Some notes on Captive Insurance
As insurance premiums mount, we review the concept of captive insurance.
Requirement for captives:
According to journal of accountancy article
For the premium payment to the captive to be deductible as an insurance expense, the captive must be able to prove that it is a valid insurance company (payments for self-insurance generally are not deductible (L.A. Thompson Scenic Railway Co., 9 B.T.A. 1203 (1928)). Besides obtaining an insurance license from a state or a foreign jurisdiction, the captive must provide insurance to the operating company or its affiliates. Insurance was defined for tax purposes in Helvering v. LeGierse, 312 U.S. 531 (1941), which stated that insurance must include elements of risk shifting and risk distribution.
To meet the risk-shifting requirement, the operating company must show that it has transferred specific risks to the insurance company in exchange for a reasonable premium. In Kidde, 40 Fed. Cl. 42 (1997), the Court of Federal Claims described the risk-distribution concept as follows:
Risk distribution occurs when particular risks are combined in a pool with other, independently insured risks.

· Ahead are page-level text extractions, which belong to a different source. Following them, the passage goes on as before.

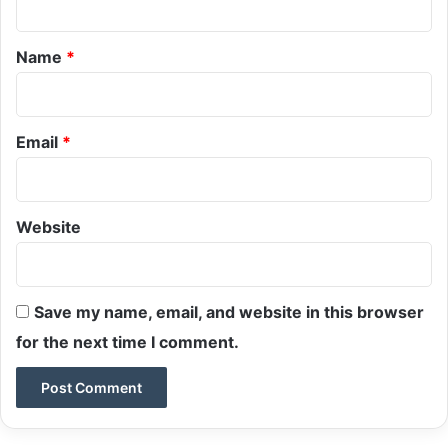
t
*
Name
*
Email
*
Website
Save my name, email, and website in this browser
for the next time I comment.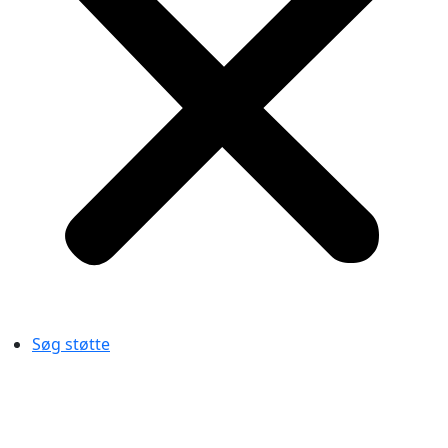
Søg støtte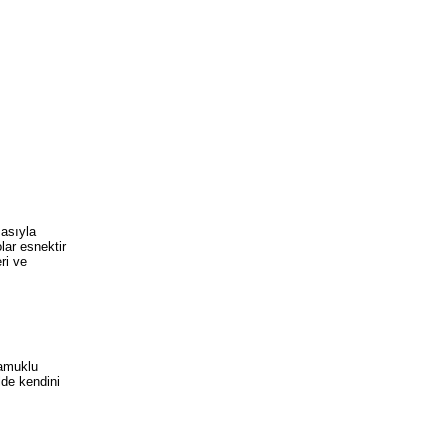
masıyla
lar esnektir
ri ve
pamuklu
lde kendini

By increasing the total number of independent, randomly occurring risks that a corporation faces (i.e., by placing risks in a larger pool), the corporation benefits from the mathematical concept of the law of large numbers in that the ratio of actual to expected losses tends to approach one.

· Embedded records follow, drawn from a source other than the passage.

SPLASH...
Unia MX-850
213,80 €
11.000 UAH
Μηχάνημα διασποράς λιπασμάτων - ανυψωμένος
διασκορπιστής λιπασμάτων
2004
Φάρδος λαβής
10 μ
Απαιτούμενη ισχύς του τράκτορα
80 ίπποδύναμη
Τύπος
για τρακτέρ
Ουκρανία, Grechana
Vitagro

Thus, the captive must be accepting risks from multiple separate entities to satisfy this requirement.
The IRS has issued a number of revenue rulings that provide guidance to captives to ensure compliance with these factors (see, e.g., Rev. Rul. 2002-89). In addition, in Rev. Proc. 2002-75 the IRS stated that it would begin to issue private letter rulings on specific companies’ risk distribution and risk shifting and whether the captives are true insurance companies.
There is one additional requirement for the captive to be considered an insurance company for federal purposes. More than 50% of its total revenue must be from the issuance of insurance or annuity policies (Sec. 816(a)). In the early years of a captive’s existence, this requirement should not present a problem, but in later years, assuming the captive and its investment program succeed, this would need close monitoring to assure compliance.
Bermuda or Other Jurisdiction:
captives can be setup in the States. Licensing requirements depend on the State where insurance is sold. Alternatively, Bermuda and Cayman are possible jurisdiction for captives.